Three hundred and five consecutive series of DALK performed in a single center between June 1997 and April 2013, was retrospectively reviewed. The diagnosis of the stromal rejection was made after the demonstration of acute stromal edema in the absence of confounding preoperative conditions, such as herpetic keratitis. Patients demographics such as background corneal diseases, as well as clinical features including incidence of postoperative stromal rejection, duration until the rejection development, changes in visual acuity, endothelial cell density, and a response for therapy was investigated.
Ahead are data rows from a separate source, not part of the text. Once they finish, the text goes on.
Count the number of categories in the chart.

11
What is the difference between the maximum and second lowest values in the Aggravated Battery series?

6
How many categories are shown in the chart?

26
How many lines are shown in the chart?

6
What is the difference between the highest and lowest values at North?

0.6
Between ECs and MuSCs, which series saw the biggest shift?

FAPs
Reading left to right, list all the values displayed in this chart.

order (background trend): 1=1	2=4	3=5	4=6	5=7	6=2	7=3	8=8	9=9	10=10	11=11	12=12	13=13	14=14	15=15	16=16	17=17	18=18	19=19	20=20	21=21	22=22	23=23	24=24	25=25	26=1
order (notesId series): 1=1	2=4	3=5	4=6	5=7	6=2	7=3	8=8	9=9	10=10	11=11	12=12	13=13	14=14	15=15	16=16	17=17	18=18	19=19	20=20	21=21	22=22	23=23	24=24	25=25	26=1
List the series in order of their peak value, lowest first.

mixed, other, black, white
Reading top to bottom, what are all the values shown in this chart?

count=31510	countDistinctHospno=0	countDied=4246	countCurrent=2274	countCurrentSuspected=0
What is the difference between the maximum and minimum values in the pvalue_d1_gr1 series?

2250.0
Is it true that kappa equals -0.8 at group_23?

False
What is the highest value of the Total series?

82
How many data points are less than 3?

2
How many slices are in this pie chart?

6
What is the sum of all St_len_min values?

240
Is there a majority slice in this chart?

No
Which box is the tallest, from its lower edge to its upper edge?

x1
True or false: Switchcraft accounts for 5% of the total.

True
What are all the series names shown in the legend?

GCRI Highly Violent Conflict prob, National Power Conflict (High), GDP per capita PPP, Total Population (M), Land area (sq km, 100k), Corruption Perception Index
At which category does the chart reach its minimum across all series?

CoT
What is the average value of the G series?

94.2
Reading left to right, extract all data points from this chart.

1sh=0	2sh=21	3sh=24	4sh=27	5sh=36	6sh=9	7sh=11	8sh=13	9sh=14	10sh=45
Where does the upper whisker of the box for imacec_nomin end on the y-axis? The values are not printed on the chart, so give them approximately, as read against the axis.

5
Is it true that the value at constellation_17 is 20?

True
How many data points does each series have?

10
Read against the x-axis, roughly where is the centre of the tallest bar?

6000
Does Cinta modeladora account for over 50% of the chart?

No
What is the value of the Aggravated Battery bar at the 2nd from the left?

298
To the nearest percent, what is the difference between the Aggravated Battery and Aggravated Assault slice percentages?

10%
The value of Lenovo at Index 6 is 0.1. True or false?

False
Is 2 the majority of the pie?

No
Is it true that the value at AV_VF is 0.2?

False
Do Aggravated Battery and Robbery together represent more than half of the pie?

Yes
Six of 305 eligible patients experienced stromal rejection. They were 3 males and 3 females, with average of 62 ± 20 years old. The background diseases include 1 lattice dystrophy, 1 keratoconus and 4 corneal opacities. There was no significant difference in preoperative corneal status including endothelial cell density between the patients with and without stromal rejection. Major complications during surgical procedures were not found. Two patients experienced double chamber in early postoperative terms, however, they were recovered completely by air injections. Five of the patients experienced rejection within 1 year, and 1 patient developed 5 years after DALK. All patients were treated with frequent betamethasone sodium phosphate 0.1% eye drops. After the treatment, corneal stromal edema improved promptly, and permanent decreases in visual acuity and endothelial cell density after rejection was not observed.
Our study revealed that stromal graft rejection after DALK was rare but one of the significant complications. The complication can be treated without significant consequences with appropriate therapy.